As we can see, for $c$ values close to 1, Numpy's sqrtm function is much more accurate for computing $\sqrt{_{}{}_{c}A}$. But as $c$ gets close to 0, the error explodes for sqrtm whereas the error only marginally increases for the RADM algorithm. Why might this be the case?
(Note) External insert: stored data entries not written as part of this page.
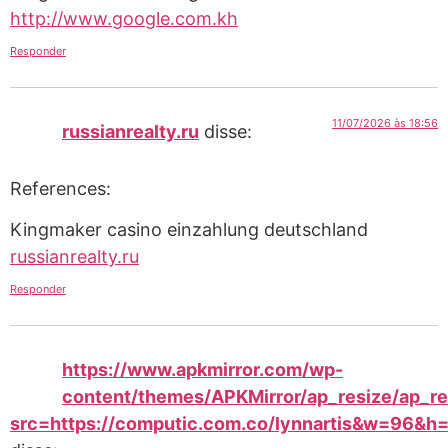
http://www.google.com.kh
Responder
11/07/2026 às 18:56
russianrealty.ru
disse:
References:
Kingmaker casino einzahlung deutschland
russianrealty.ru
Responder
https://www.apkmirror.com/wp-
content/themes/APKMirror/ap_resize/ap_re
src=https://computic.com.co/lynnartis&w=96&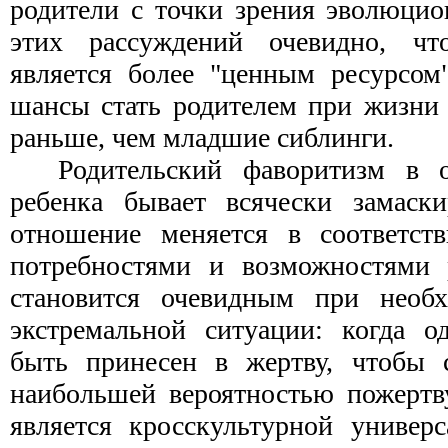
родители с точки зрения эволюцио
этих рассуждений очевидно, чт
является более "ценным ресурсом
шансы стать родителем при жизни 
раньше, чем младшие сиблинги.
Родительский фаворитизм в 
ребенка бывает всячески замаски
отношение меняется в соответс
потребностями и возможностями р
становится очевидным при необ
экстремальной ситуации: когда о
быть принесен в жертву, чтобы с
наибольшей вероятностью пожертв
является кросскультурной универс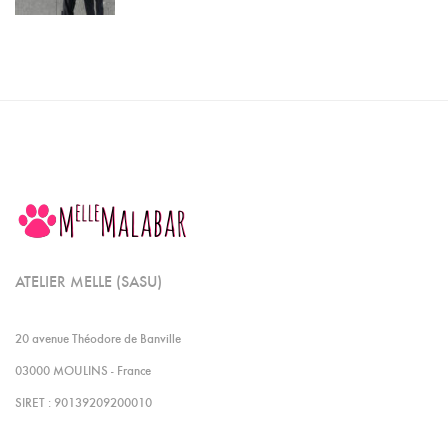
ATELIER MELLE (SASU)
20 avenue Théodore de Banville
03000 MOULINS - France
SIRET : 90139209200010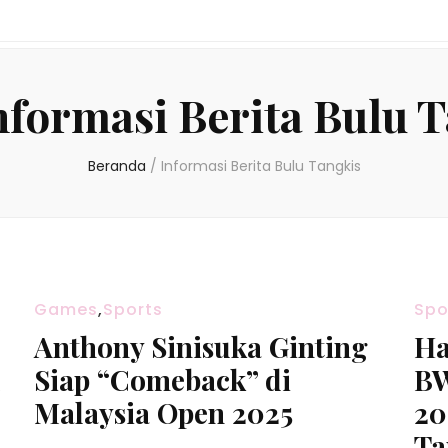
nformasi Berita Bulu 
Beranda
/
Informasi Berita Bulu Tangkis
Games
,
Sports
Spo
Anthony Sinisuka Ginting
Ha
u
Siap “Comeback” di
BW
Malaysia Open 2025
20
Ta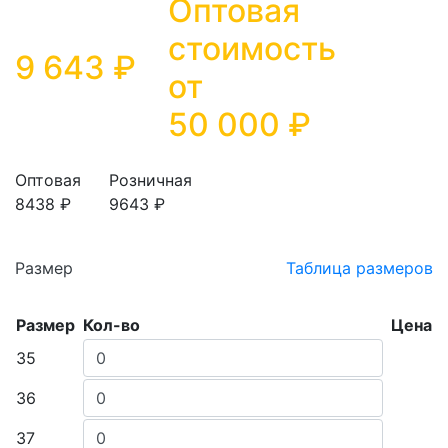
Оптовая
стоимость
9 643 ₽
от
50 000
₽
Оптовая
Розничная
8438 ₽
9643 ₽
Размер
Таблица размеров
Размер
Кол-во
Цена
35
36
37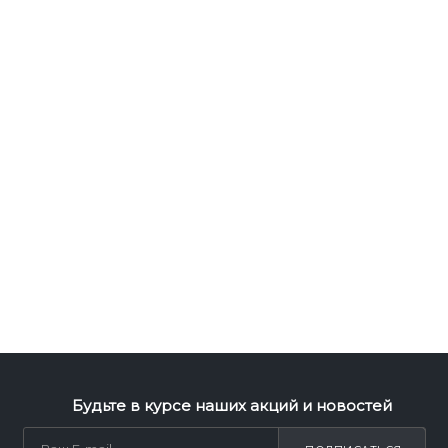
Будьте в курсе наших акций и новостей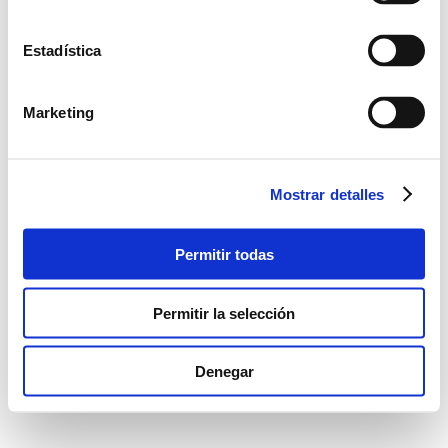
Estadística
Marketing
Mostrar detalles
Permitir todas
Permitir la selección
Denegar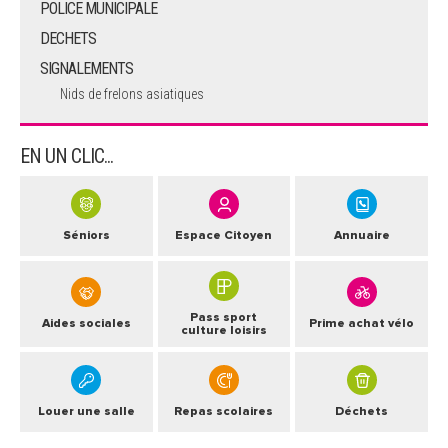
POLICE MUNICIPALE
DECHETS
SIGNALEMENTS
Nids de frelons asiatiques
EN UN CLIC...
Séniors
Espace Citoyen
Annuaire
Pass sport
Aides sociales
Prime achat vélo
culture loisirs
Louer une salle
Repas scolaires
Déchets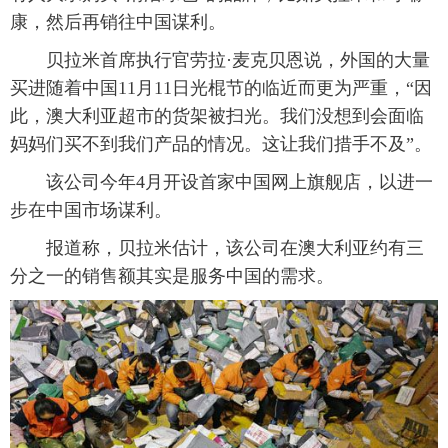
康，然后再销往中国谋利。
贝拉米首席执行官劳拉·麦克贝恩说，外国的大量
买进随着中国11月11日光棍节的临近而更为严重，“因
此，澳大利亚超市的货架被扫光。我们没想到会面临
妈妈们买不到我们产品的情况。这让我们措手不及”。
该公司今年4月开设首家中国网上旗舰店，以进一
步在中国市场谋利。
报道称，贝拉米估计，该公司在澳大利亚约有三
分之一的销售额其实是服务中国的需求。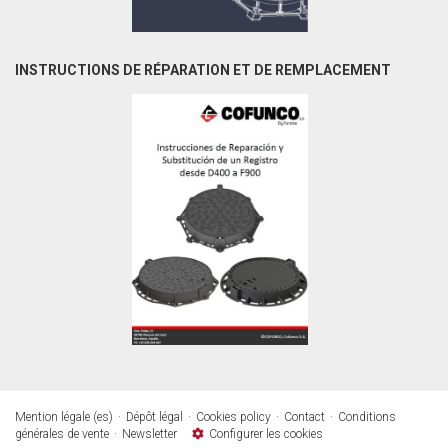
INSTRUCTIONS DE RÉPARATION ET DE REMPLACEMENT
Mention légale (es)
Dépôt légal
Cookies policy
Contact
Conditions
générales de vente
Newsletter
Configurer les cookies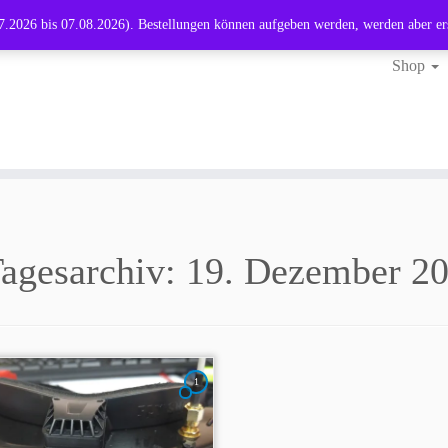
.2026 bis 07.08.2026). Bestellungen können aufgeben werden, werden aber er
Shop
agesarchiv:
19. Dezember 2
1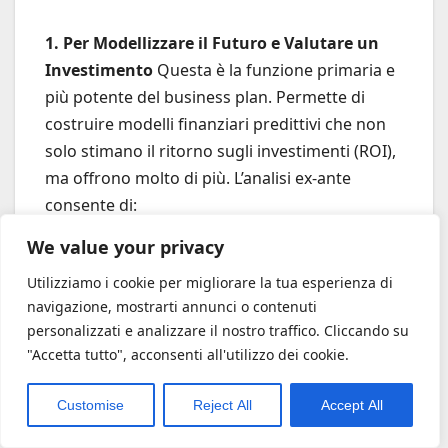
1. Per Modellizzare il Futuro e Valutare un
Investimento
Questa è la funzione primaria e
più potente del business plan. Permette di
costruire modelli finanziari predittivi che non
solo stimano il ritorno sugli investimenti (ROI),
ma offrono molto di più. L’analisi ex-ante
consente di:
We value your privacy
Simulare Scenari Alternativi:
Cosa
succede in uno scenario ottimistico,
Utilizziamo i cookie per migliorare la tua esperienza di
pessimistico o realistico? La capacità di
navigazione, mostrarti annunci o contenuti
modellizzare diversi futuri possibili permette
personalizzati e analizzare il nostro traffico. Cliccando su
"Accetta tutto", acconsenti all'utilizzo dei cookie.
di prepararsi al meglio.
Valutare la Sensitività:
Identificare le
Customise
Reject All
Accept All
variabili critiche che hanno il maggior
impatto sui risultati (es. il prezzo di vendita, il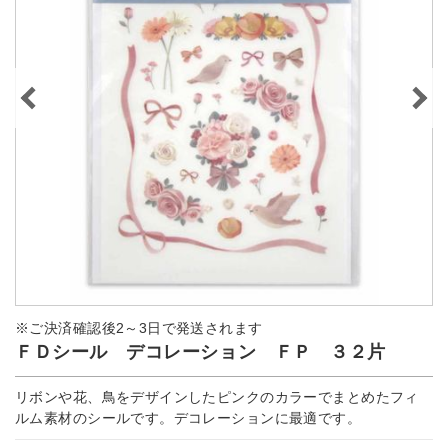
※ご決済確認後2～3日で発送されます
ＦＤシール デコレーション ＦＰ ３２片
リボンや花、鳥をデザインしたピンクのカラーでまとめたフィ
ルム素材のシールです。デコレーションに最適です。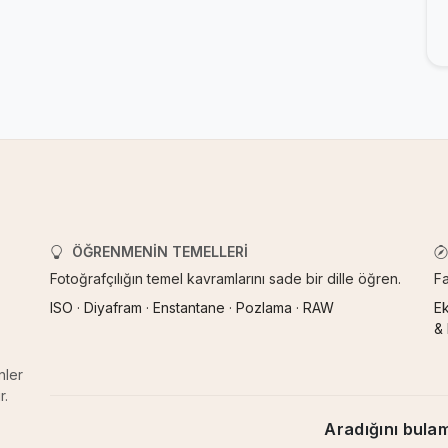
ÖĞRENMENIN TEMELLERI
Fotoğrafçılığın temel kavramlarını sade bir dille öğren.
Fa
ISO
·
Diyafram
·
Enstantane
·
Pozlama
·
RAW
E
&
nler
r.
Aradığını bula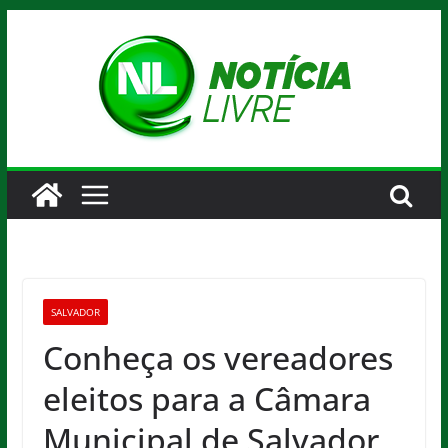
Pular
para
o
conteúdo
SALVADOR
Conheça os vereadores
eleitos para a Câmara
Municipal de Salvador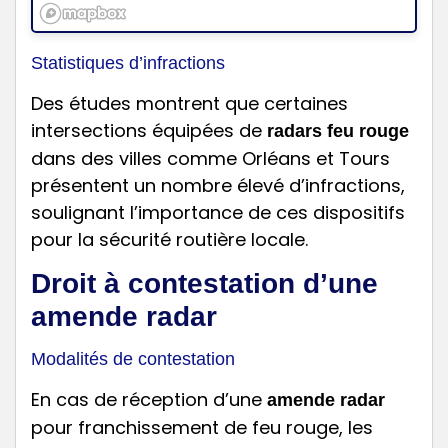
Statistiques d’infractions
Des études montrent que certaines
intersections équipées de
radars feu rouge
dans des villes comme Orléans et Tours
présentent un nombre élevé d’infractions,
soulignant l’importance de ces dispositifs
pour la sécurité routière locale.
Droit à contestation d’une
amende radar
Modalités de contestation
En cas de réception d’une
amende radar
pour franchissement de feu rouge, les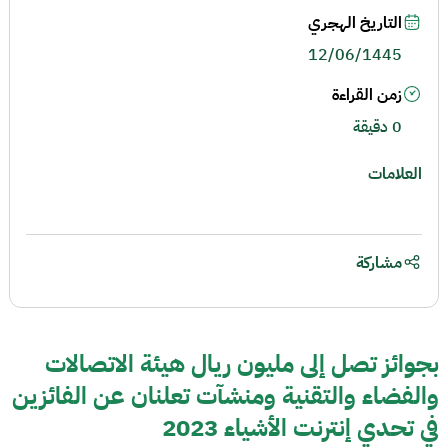
التاريخ الهجري
12/06/1445
زمن القراءة
0 دقيقة
العلامات
مشاركة
بجوائز تصل إلى مليون ريال هيئة الاتصالات
والفضاء والتقنية ومنشآت تعلنان عن الفائزين
في تحدي إنترنت الأشياء 2023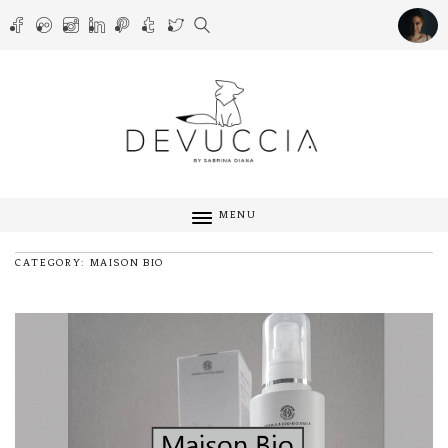
MENU
CATEGORY: MAISON BIO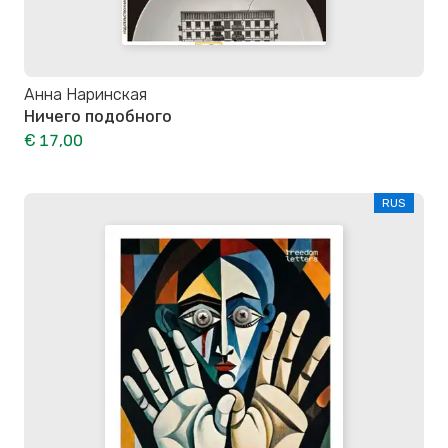
Анна Наринская
Ничего подобного
€ 17,00
RUS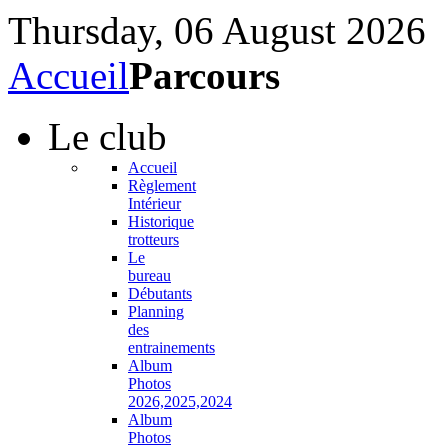
Thursday, 06 August 2026
Accueil
Parcours
Le
club
Accueil
Règlement
Intérieur
Historique
trotteurs
Le
bureau
Débutants
Planning
des
entrainements
Album
Photos
2026,2025,2024
Album
Photos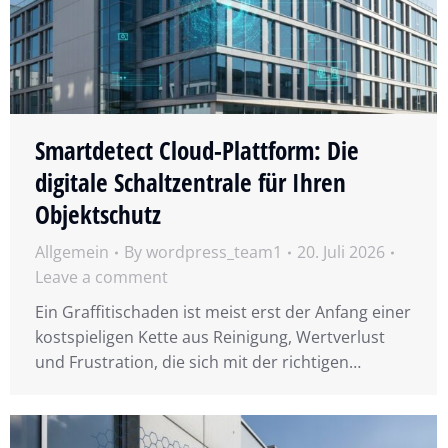
Smartdetect Cloud-Plattform: Die
digitale Schaltzentrale für Ihren
Objektschutz
Allgemein
By
wordpress_team1
20. Juli 2026
Leave a comment
Ein Graffitischaden ist meist erst der Anfang einer
kostspieligen Kette aus Reinigung, Wertverlust
und Frustration, die sich mit der richtigen…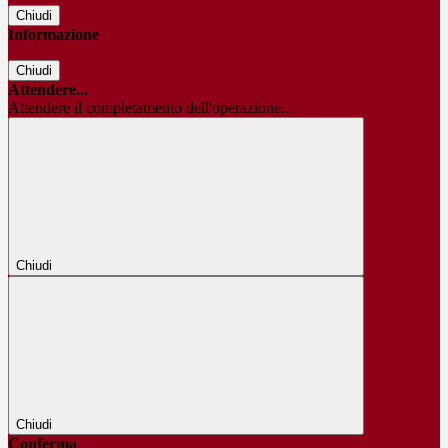
Chiudi
Informazione
Chiudi
Attendere...
Attendere il completamento dell'operazione...
Chiudi
Chiudi
Conferma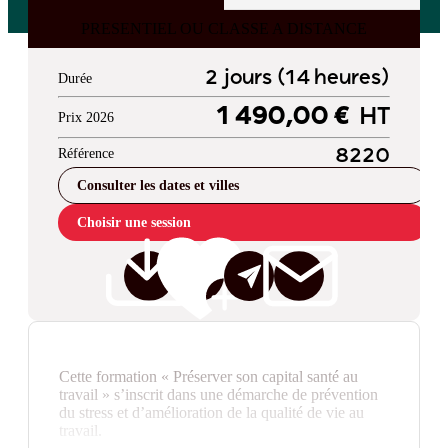
PRESENTIEL OU CLASSE A DISTANCE
2 jours (14 heures)
Durée
1 490,00 €
HT
Prix 2026
Référence
8220
Consulter les dates et villes
Choisir une session
Cette formation « Préserver son capital santé au
travail » s’inscrit dans une démarche de prévention
du stress et d’amélioration de la qualité de vie au
travail.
Let's see what happens to the condition number of the matrix of eigenvectors Python uses to diagonlize ${}_{c}A$ as $c$ gets small.

condition_numbers = []
for c in c_vals:
    c_A = np.fromfunction(np.vectorize(lambda i,j: c_A_matrix(i,j,c,20), otypes=[float]), (20,20))
    eigenvalues, V = np.linalg.eig(c_A)
    condition_numbers.append(np.linalg.cond(V))
pd.DataFrame({"$c$": c_vals, 
              "$$\log_{10}(\kappa(S))$$": np.log10(condition_numbers),
              "$$||_{c}R^2 - \ _{c}A||$$": c_R2_minus_c_A_norm, 
              "$$||_{c}S^2 - \ _{c}A||$$": c_S2_minus_c_A_norm})

	$c$	$$\log_{10}(\kappa(S))$$	$$\|\|_{c}R^2 - \ _{c}A\|\|$$	$$\|\|_{c}S^2 - \ _{c}A\|\|$$
0	0.80	276.686149	0.000067	5.851644e-15
1	0.60	278.935046	0.000017	5.777242e-15
2	0.40	282.104689	0.000096	1.484274e-14
3	0.30	284.353586	0.000061	2.408642e-13
4	0.20	287.523229	0.000114	3.532053e-11
5	0.10	292.941769	0.000799	8.002574e-07
6	0.05	298.360309	0.003461	6.703286e-02
7	0.02	305.523232	0.237373	3.021511e+06
8	0.01	inf	1.028855	7.097185e+11

As we can see, the RADM algorithm is helpful for matrices with very large eigenvector condition numbers. If the condition number of a matrix is already small, the matrix should be well behaved and produce numerically stable results without needing any perturbation.

Regularization Theorem

The following theorem was proven by Jess Banks, Archit Kulkarni, Satyaki Mukherjee, and Nikhil Srivastava in their paper Gaussian Regularization of the Pseudospectrum and Davies’ Conjecture.

Theorem: Suppose $A \in \mathbb{C}^{n \times n}$ and $\delta \in (0,1)$. Then there is a matrix $E \in \mathbb{C}^{n \times n}$ such that $||E|| \leq \delta ||A||$ and

$$\kappa_{V}(A+E) \leq 4n^{3/2} \left(1+\frac{1}{\delta} \right)$$

This theorem implies that if the eigenvector condition number of a matrix is huge, a small perturbation can dramatically help improve numerical stability.